7.25.2006

Cheesecake Bay Oysters and Violent Smoke Alarms

I don't know if there is a name for this phenomenon: I frequently misread signs, headlines, ads, etc., at first glance, with bizarre and even disturbing results. Sometimes it's due to unreadable typefaces; more often, I think, just an apparent misfire in the old neurons. Either way, I have to wonder what makes my brain process perfectly innocuous input into such strange possibilities. Here are a few of my recent misreadings.

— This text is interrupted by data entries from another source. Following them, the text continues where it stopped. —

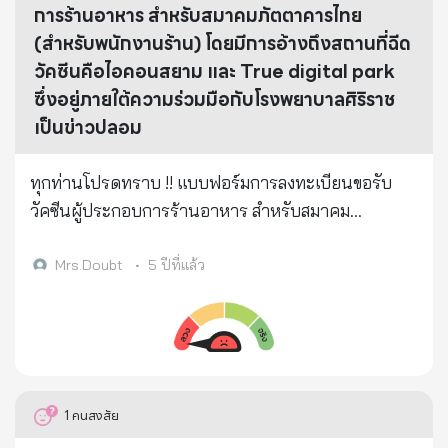
การร้านอาหาร สำหรับสมาคมภัตตาคารไทย
(สำหรับพนักงานร้าน) โดยมีการอ้างถึงสถานที่ฉีด
วัคซีนคือไอคอนสยาม และ True digital park
ซึ่งอยู่ภายใต้ความร่วมมือกับโรงพยาบาลศิริราช
เป็นข่าวปลอม
ทุกท่านโปรดทราบ !! แบบฟอร์มการลงทะเบียนขอรับ
วัคซีนผู้ประกอบการร้านอาหาร สำหรับสมาคม
ภัตตาคารไทย (สำหรับพนักงานร้าน) โดยมีการอ้างถึง
สถานที่ฉีดวัคซีนคือไอคอนสยาม และ True digital park
Mrs.Doubt
•
5 ปีที่แล้ว
ซึ่งอยู่ภายใต้ความร่วมมือกับโรงพยาบาลศิริราช เป็นข่าว
ปลอมล . อย่าเชื่อ อย่าแชร์ อย่าเข้าไปกรอกข้อมูล อาจถูก
ขโมยข้อมูลส่วนตัวได้ . ทั้งนี้ การลงทะเบียนจะต้องลง
ทะเบียนผ่านระบบ “หมอพร้อม” โดยขอให้ติดตาม
ประกาศวัน เวลา และวิธีการลงทะเบียน จากทาง
1
คนสงสัย
กรุงเทพมหานคร ได้ในเร็วๆ นี้ ซึ่งทางโรงพยาบาลศิริราช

  • A store ad appeared to be offering Butterfly Premium Jeans. The mundane reality was Buttonfly Premium Jeans.
  • An oceanfront apartment (condo?) complex I passed on one of my lunchtime walks was named, I thought, Holy Dunes. A bit odd, perhaps, but there was a church nearby, so I didn't think about it too hard. A second pass-by a couple of weeks later and I realized it was actually Holly Dunes. (This one was a typeface snafu. Someone got artsy-fartsy with the text.)
  • The Cheesecake Bay oysters advertised in a local supermarket ad sounded quite decadent. Alas, they were really just ordinary Chesapeake Bay oysters. Good, no doubt, but not cheesecake.
  • Now, why would anyone be interested in the "Best Sinus Headaches Now" touted in a Google ad I spotted on some blog? IMHO, "best" and "sinus headache" just don't go in the same sentence. Oh, wait, they're actually inviting me to "Beat Sinus Headaches Now." That's more like it.
  • An ominous ad on HGTV.com promised a Violent Smoke Alarm. I think I'd prefer the Vigilant Smoke Alarm that it turned out to be.
  • But perhaps the best indication to date that I need psychoanalysis and/or new bifocals was the slip of paper that fell out of my Cingular cell phone bill the other day, exhorting me to "Sign up for cingular autopsy -- and relax." Imagine my relief to discover that they only wanted me to sign up for cingular autopay -- which I'm already signed up for, thanks.
Does this happen to anyone else? If it did, would you admit it?

2 comments:

DavĂ­d said...

I think everyone has some degree of visual signals not translating properly to words.

A couple blocks from my house is a salon with tanning beds or something it advertises outside "STA-TAN SALON". Which even to this day, I occasionally read as "SA-TAN SALON" and wonder why they are hyphenating the salon of the devil.

Brad said...

I do this all the time. heck, i even misread your cheesecake bay as cheasapeake bay and had to read it twice to see what was different.